Why nuclear power would be catastrophic for the shipping industry

Nuclear power being used to propel ships could be catastrophic, according to one of the most famous names in shipping, but the damage would be to the fundamental shipping markets rather than the usual environmental concerns about using atomic energy.

Speaking at a shipping webinar organised by the Norwegian Business Association Singapore yesterday, Andreas Sohmen-Pao, the chairman of BW Group, discussed multiple fuels of the future. On nuclear, he warned of the potentially huge market shifts the fuel could bring to shipping.

Nuclear power for shipping has been making headlines this year, and Sohmen-Pao said BW had looked at three nuclear-related companies recently.

On the possible advent of nuclear powered ships becoming widespread in merchant shipping, Sohmen-Pao said: “The change in the industry is going to be massive and maybe catastrophic because you will have ships going 50% faster because the fuel is essentially free once you’ve paid the up front capex investment and the tanks will be empty because you will have cheap electricity around the world without intermittency.”

He argued that in the advent that safe nuclear technology is developed on land and at sea there would be far less ships needed as vessels would travel faster and they would not be needed to transport energy. Approximately 40% of the world’s fleet today carries energy.

“It’s probably a long way off,” Sohmen-Pao conceded.

Speaking on the same panel, Laurence Odfjell, chairman of Odfjell Group, said nuclear power for ships was a “long shot” as ships move around the world and would then need approval from authorities across the globe.

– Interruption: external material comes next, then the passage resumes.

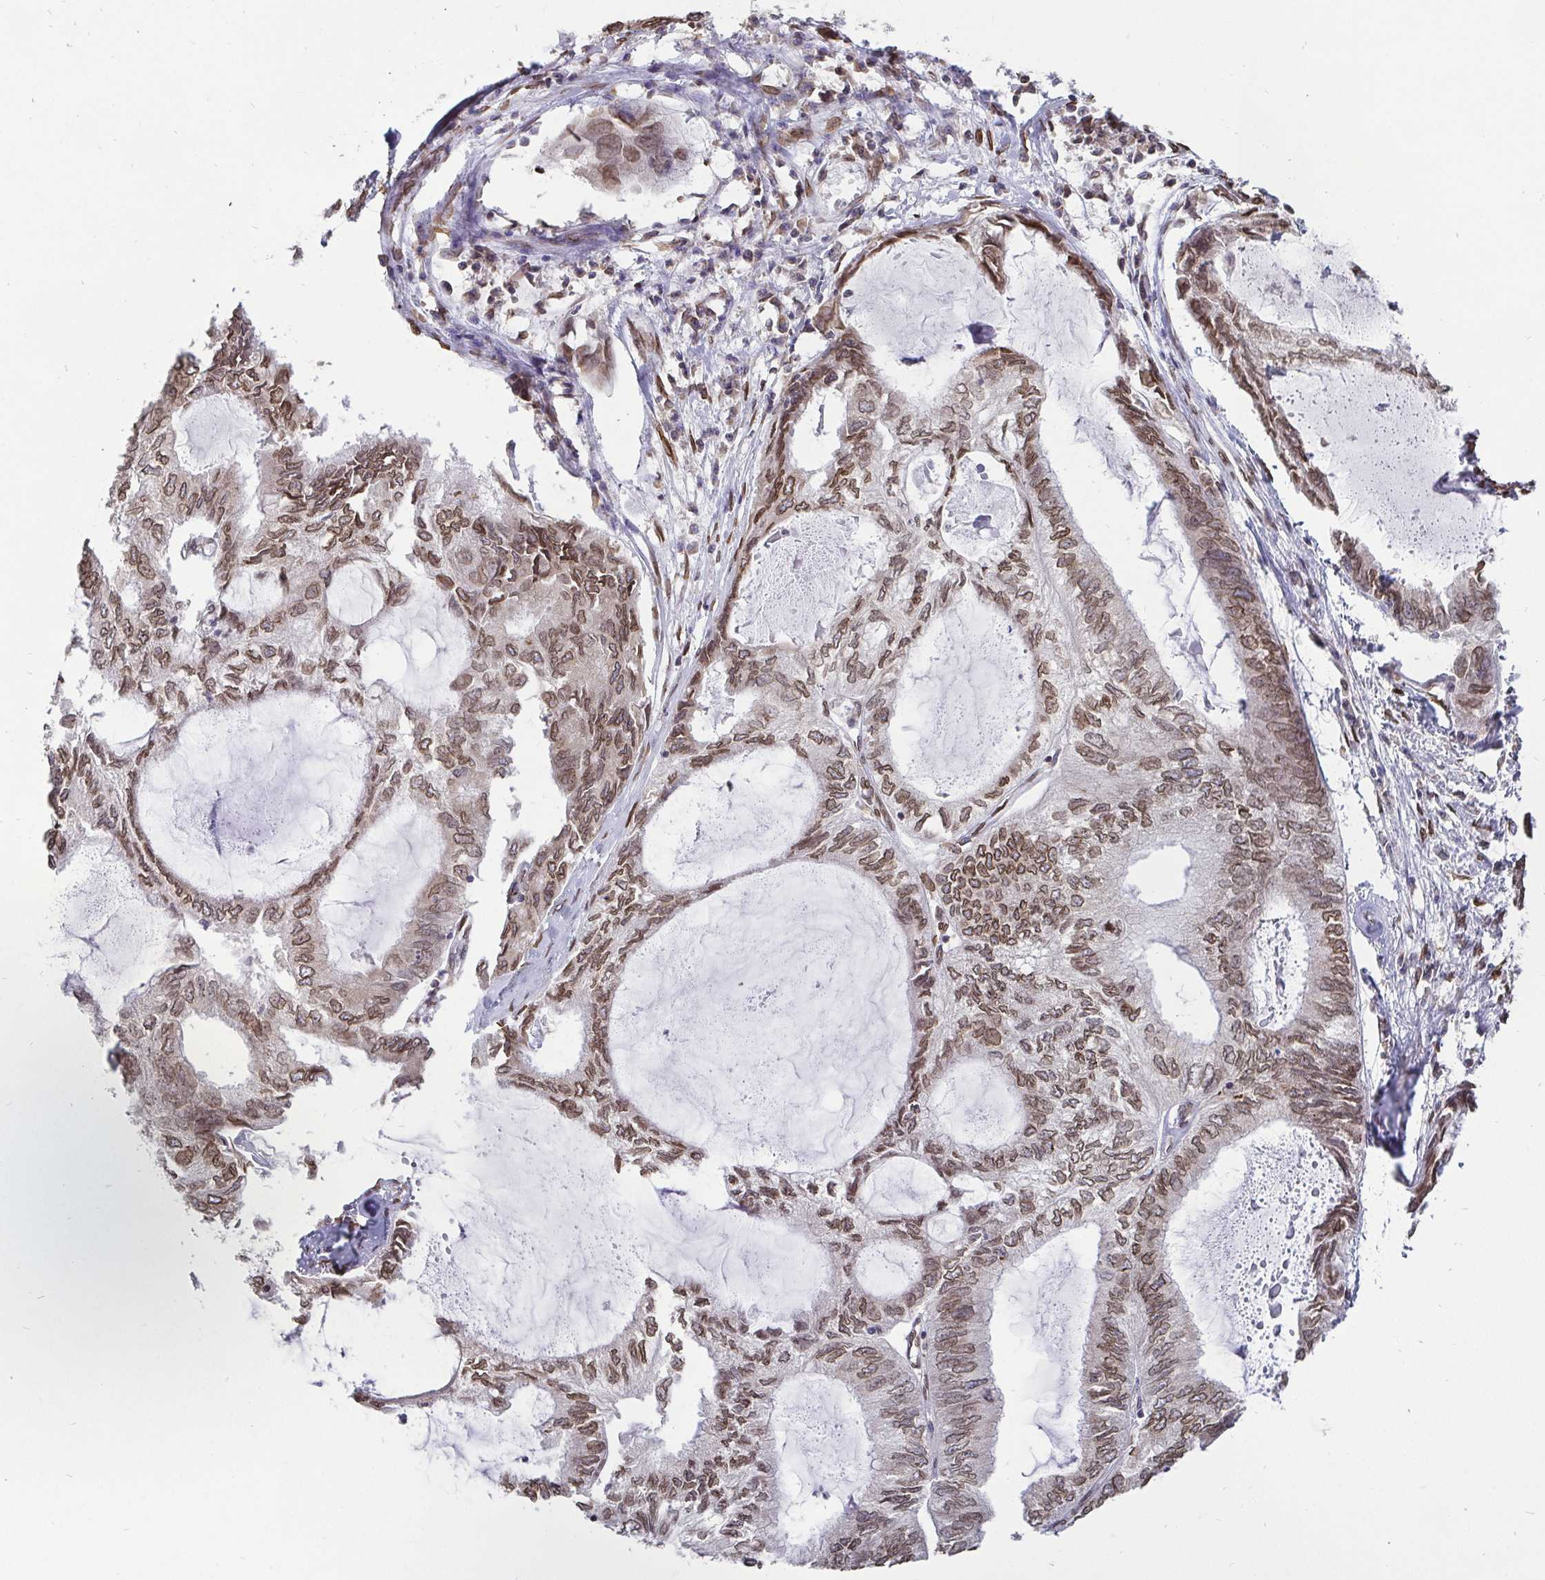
{"staining": {"intensity": "moderate", "quantity": ">75%", "location": "cytoplasmic/membranous,nuclear"}, "tissue": "endometrial cancer", "cell_type": "Tumor cells", "image_type": "cancer", "snomed": [{"axis": "morphology", "description": "Adenocarcinoma, NOS"}, {"axis": "topography", "description": "Endometrium"}], "caption": "Immunohistochemical staining of human endometrial cancer (adenocarcinoma) demonstrates medium levels of moderate cytoplasmic/membranous and nuclear protein positivity in about >75% of tumor cells. (Stains: DAB (3,3'-diaminobenzidine) in brown, nuclei in blue, Microscopy: brightfield microscopy at high magnification).", "gene": "EMD", "patient": {"sex": "female", "age": 80}}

It was more likely safe new nuclear technology would be deployed at fixed locations, Odfjell suggested.

Mikal Bøe, founder of marine nuclear battery company CORE-POWER suggested in an article for Splash last month: “The reality is that the only viable technology which can deliver a durable combination of close-to-zero emissions, marine-level reliability, walk-away safety and competitive economics, is atomic energy.”

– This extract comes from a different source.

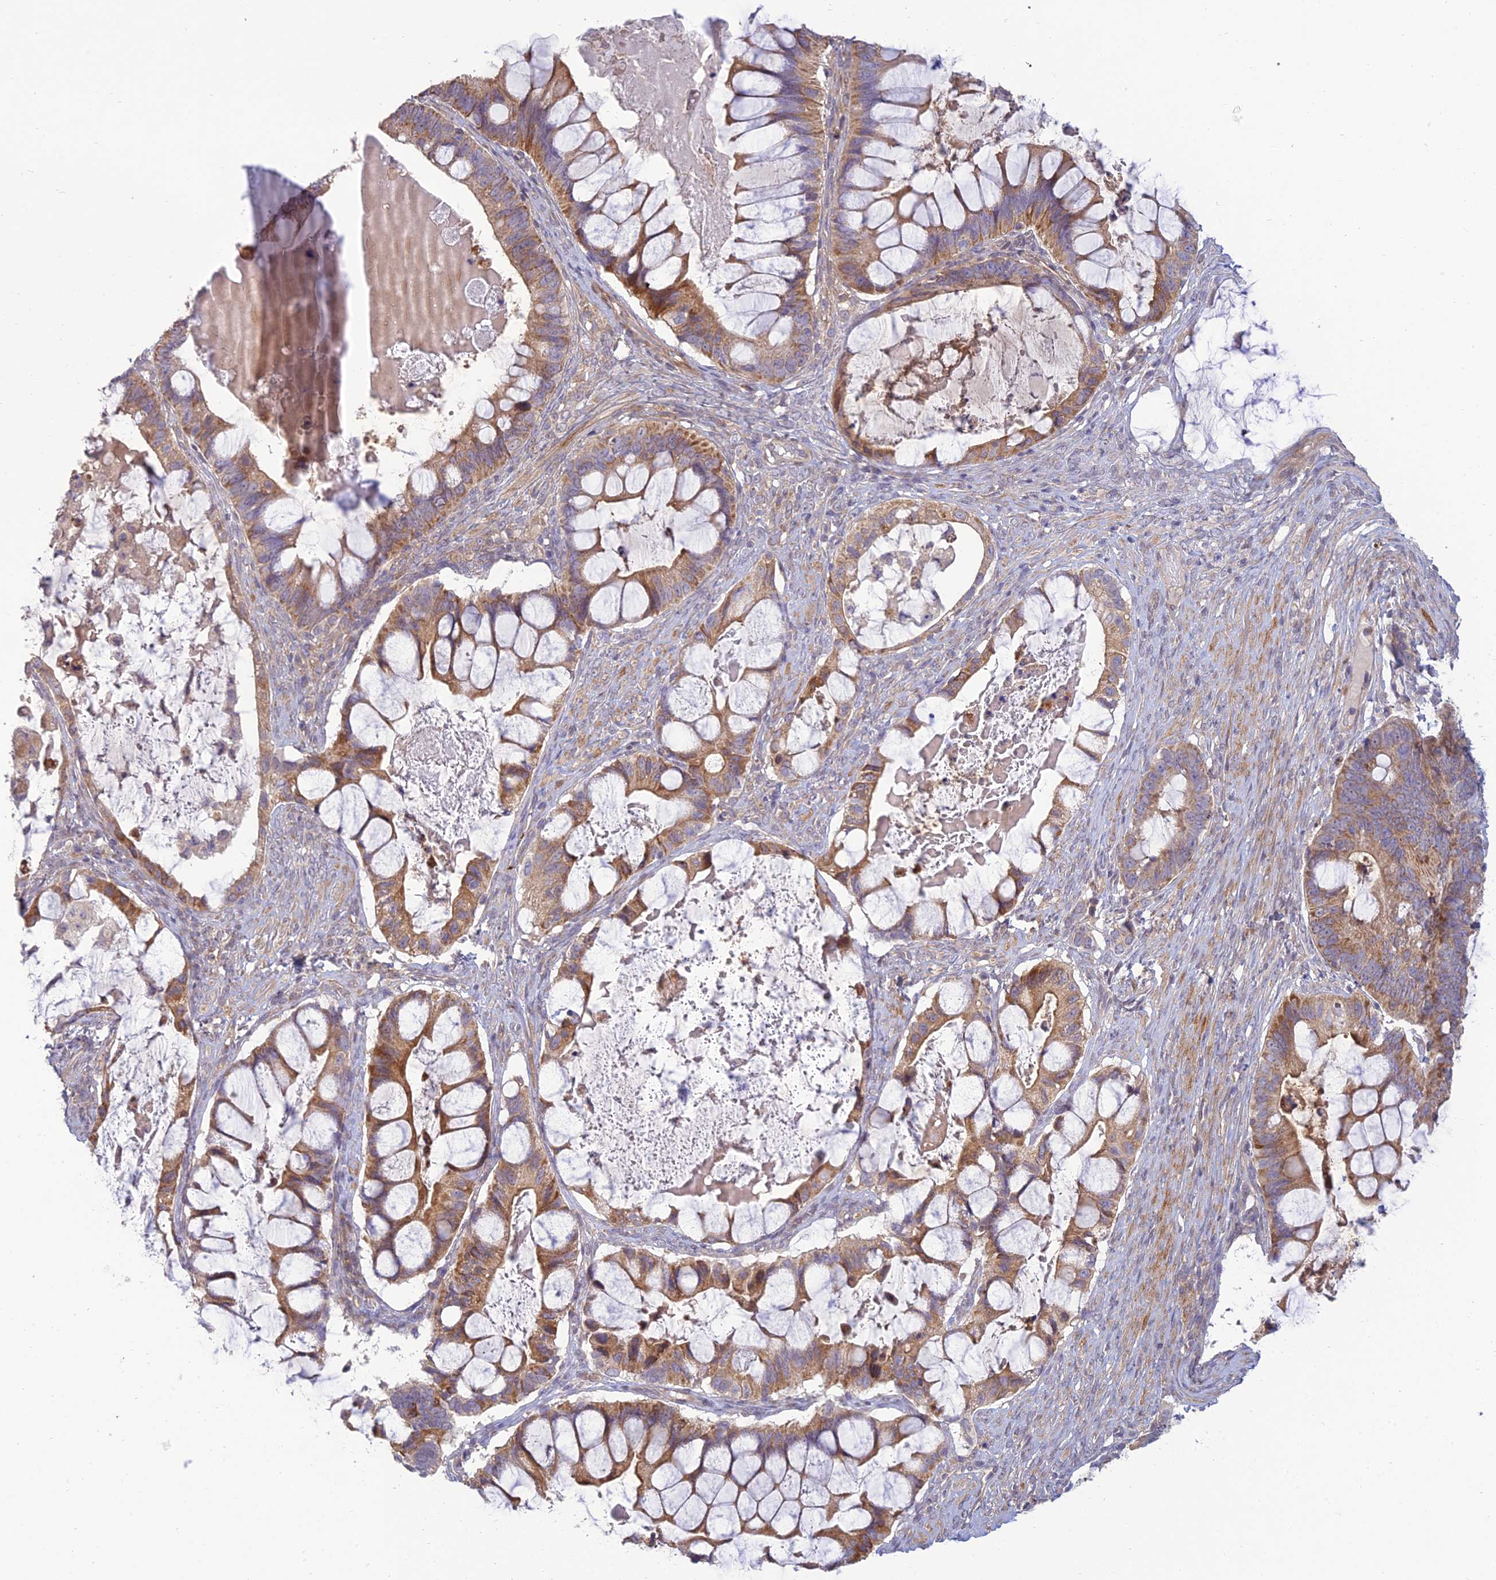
{"staining": {"intensity": "moderate", "quantity": ">75%", "location": "cytoplasmic/membranous"}, "tissue": "ovarian cancer", "cell_type": "Tumor cells", "image_type": "cancer", "snomed": [{"axis": "morphology", "description": "Cystadenocarcinoma, mucinous, NOS"}, {"axis": "topography", "description": "Ovary"}], "caption": "An image showing moderate cytoplasmic/membranous expression in about >75% of tumor cells in ovarian mucinous cystadenocarcinoma, as visualized by brown immunohistochemical staining.", "gene": "C3orf20", "patient": {"sex": "female", "age": 61}}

“I think that in 50 years nuclear molten-salt-reactors will be par for the course in the shipping industry, and we will look back at the current time and wonder why we dabbled in alternative pathways for greenhouse gas-free propulsion,” Bjørn Højgaard, the CEO of Hong Kong shipmanager Anglo-Eastern told sister title Splash Extra last month.

Sam Chambers

Starting out with the Informa Group in 2000 in Hong Kong, Sam Chambers became editor of Maritime Asia magazine as well as East Asia Editor for the world’s oldest newspaper, Lloyd’s List. In 2005 he pursued a freelance career and wrote for a variety of titles including taking on the role of Asia Editor at Seatrade magazine and China correspondent for Supply Chain Asia. His work has also appeared in The Economist, The New York Times, The Sunday Times and The International Herald Tribune.

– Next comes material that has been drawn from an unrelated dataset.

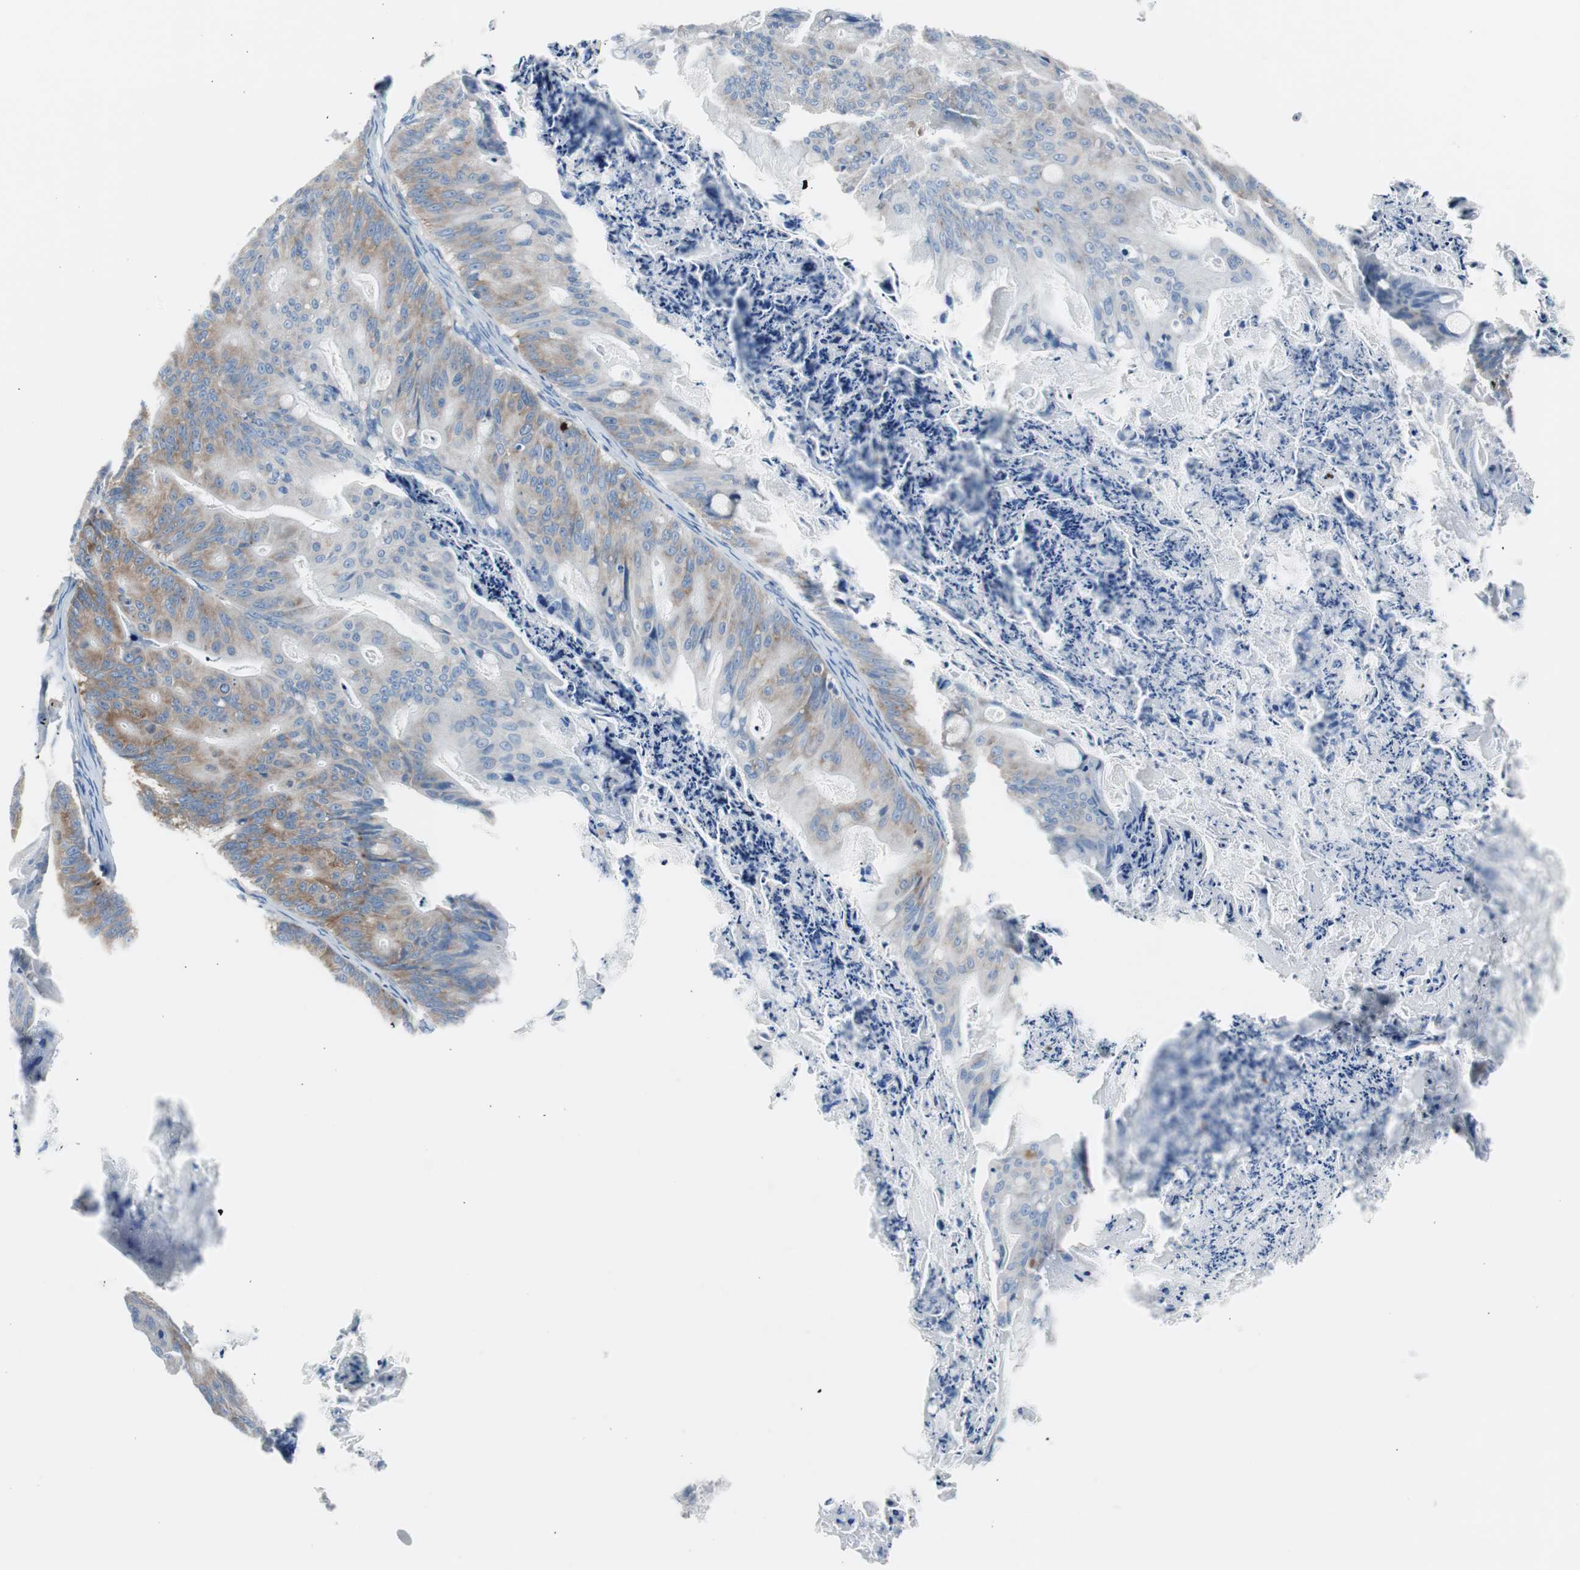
{"staining": {"intensity": "weak", "quantity": ">75%", "location": "cytoplasmic/membranous"}, "tissue": "ovarian cancer", "cell_type": "Tumor cells", "image_type": "cancer", "snomed": [{"axis": "morphology", "description": "Cystadenocarcinoma, mucinous, NOS"}, {"axis": "topography", "description": "Ovary"}], "caption": "An immunohistochemistry (IHC) micrograph of neoplastic tissue is shown. Protein staining in brown shows weak cytoplasmic/membranous positivity in ovarian mucinous cystadenocarcinoma within tumor cells.", "gene": "RPS12", "patient": {"sex": "female", "age": 36}}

  1. Shipmanagers are skilled in primitive technology. Let’s not force them to go beyond the crank!

    1. Yep, a pipe, a pump and a tank are about all they would have to manage with a MSR, so maybe they could handle it.

  2. Interesting (albeit academic) argument against a nuclear-powered merchant marine fleet …
    Methinks a forum of sailboat owner/operators may have pointed out a similar list of concerns as engine-powered vessels made their debut on the high seas …

  3. Electric vehicle transformation is imminent. This is going to lead to a collapse of energy fuel transportation by ships. Nuclear powered ships are still a futuristic dream.

    1. The US, England, France, USSR, China, Japan navies all have decades of experience with nuclear powered ships of all sizes and purposes with minimal problems. It’s stupid not to use this experience where is could so readily be applied.

    1. 50 years ago, recall as a very young lad, our English teacher saying to the class that one day we would be able to talk on a phone and see the person we were talking to. However he failed to mention about banking, watching videos on a mobile phone etc. As sure as night follows day Nuclear powered merchant vessels will be plying our oceans with minimal fuss and concerns with all the increased skill levels required for operation and monitoring.

  4. In any case fifty percent of oil (Petroleum) is consumed by vehicles, won’t be the there in the near future, because of the battery technology. What is left is the shipping industry …….

    1. I think the concern about that is covered here. EV’s still have to charge from somewhere, and right now a lot of that is provided by fossil fuels that still need shipped to power plants at massive scales. If those power plants convert to nuclear, the subject of the article speculates, the shipping industry will loose a lot of market.

      There are lots of problems with the argument. Changing from shipped fuel sources to locally generated or ultra-high energy density fuel (nuclear, either fission or fusion) has to come. Electrifying our vehicles is part of a means to that end, bit ultimately there is a limited supply of low energy density chemical fuel to be mined. Also, it’s absurd to think that the world will just suddenly not want stuff shipped as the price and costs of shipping go down. But shipping WILL have to adapt, and frankly they are already behind.